It's
often asked whether or not Kurt Gödel's theorems can be applied outside
mathematics. John Horgan certainly applies them to the theories of
physics. Or, more accurately, he writes that

“Kurt Gödel's incompleteness theorem denies us the possibility of constructing a complete, consistent mathematical description of reality” (6).

Clearly
there's a jump here from Gödel's mathematical incompleteness
theorems to physical reality. Or, more accurately, from Gödel's theorems to a
“consistent mathematical description of reality”. Is that jump
justified?

Well,
for a start, physics is utterly dependent on mathematics.
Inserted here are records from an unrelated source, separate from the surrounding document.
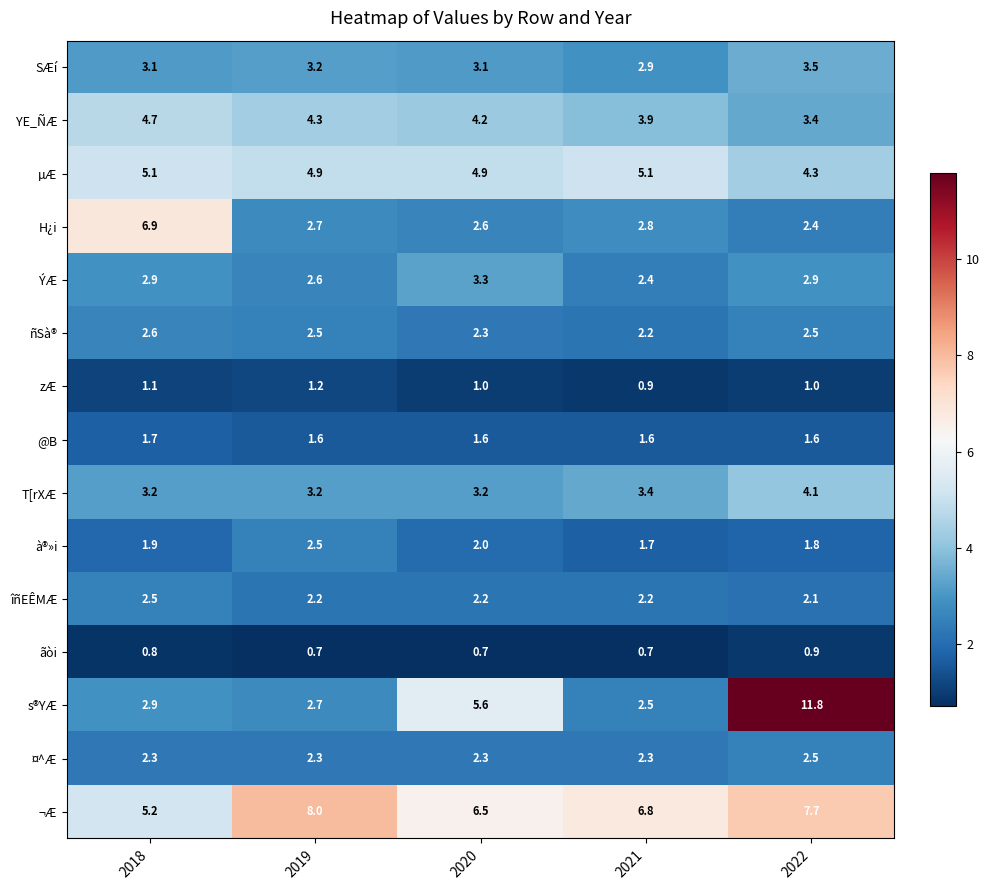

Is the value of îñEÊMÆ at 2022 greater than the value of ñSà® at 2020?

No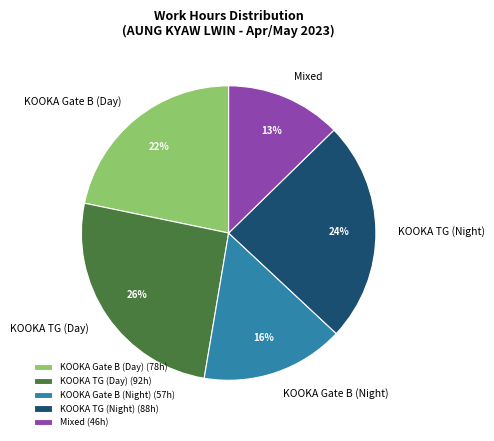

True or false: KOOKA Gate B (Night) accounts for 16% of the total.

True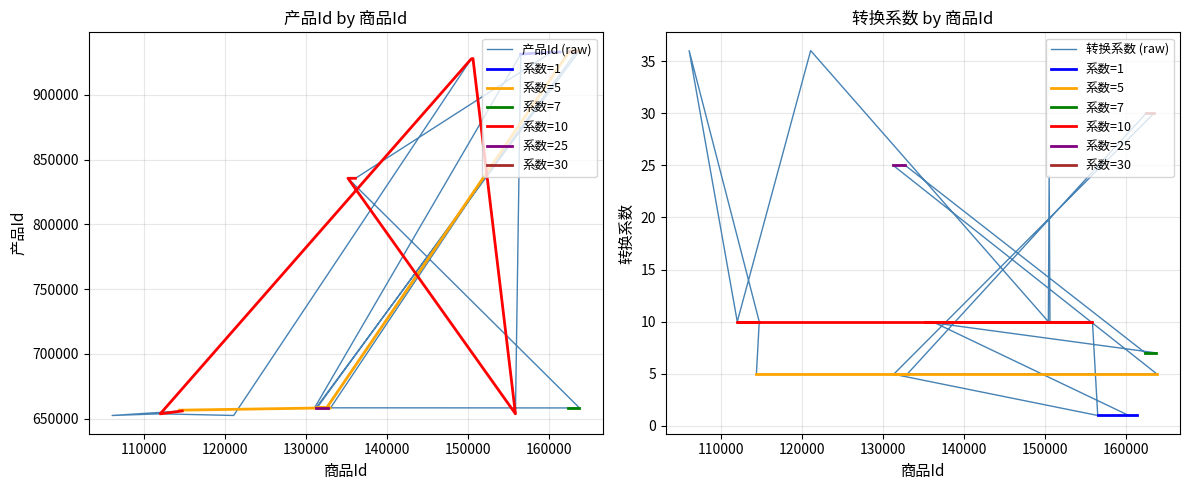

Rank the series by their maximum value, from lowest to highest.

转换系数, 产品Id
Thus if all descriptions of reality in physics
involve mathematics, and mathematics is subject to Gödel's theorems,
then that must pass over to the descriptions of reality which are
offered by physicists. In other words, if a mathematical system must
be incomplete (or not entirely provable), then that description of
reality must be incomplete (or not entirely provable). The two must
fall and rise together.

More
meat is put on this idea of whether or not Gödel's theorems are
applicable to theories about reality when John Horgan says that the
“British physicist John Barrow argued that Gödel's incompleteness
theorem undermines the very notion of a

*complete*theory of nature” (69). We move again from mathematical systems to the incompleteness of a “complete theory of nature”. It can be said here that Barrow is simply transferring the incompleteness of mathematics to the incompleteness of a “complete theory of nature”. Again, does the former necessarily pass over to the latter?
In
more detail: Godel established that "any moderately complex system
of axioms inevitably raises questions that cannot be answered by the
axioms". Then Horgan moves onto to say that the “implication
is that any theory will always have loose ends”.

Many
scientists accept this application of Godel's theorems to physics,
including Moravec, Roger Penrose and Freeman Dyson. The latter says:

“

**Since we know the laws of physics are mathematical, and we know that mathematics is an inconsistent system, it's sort of plausible that physics will also be inconsistent.” (254)**
Thus what
we have here is a logical argument:

i)
Physics is mathematical.

ii)
Mathematics is an inconsistent system.

iii)
Therefore physics must be an inconsistent system (or simply
incomplete).

The
only problem here is seeing the entirety of mathematics as a single
system (which itself incorporates systems). Perhaps it is.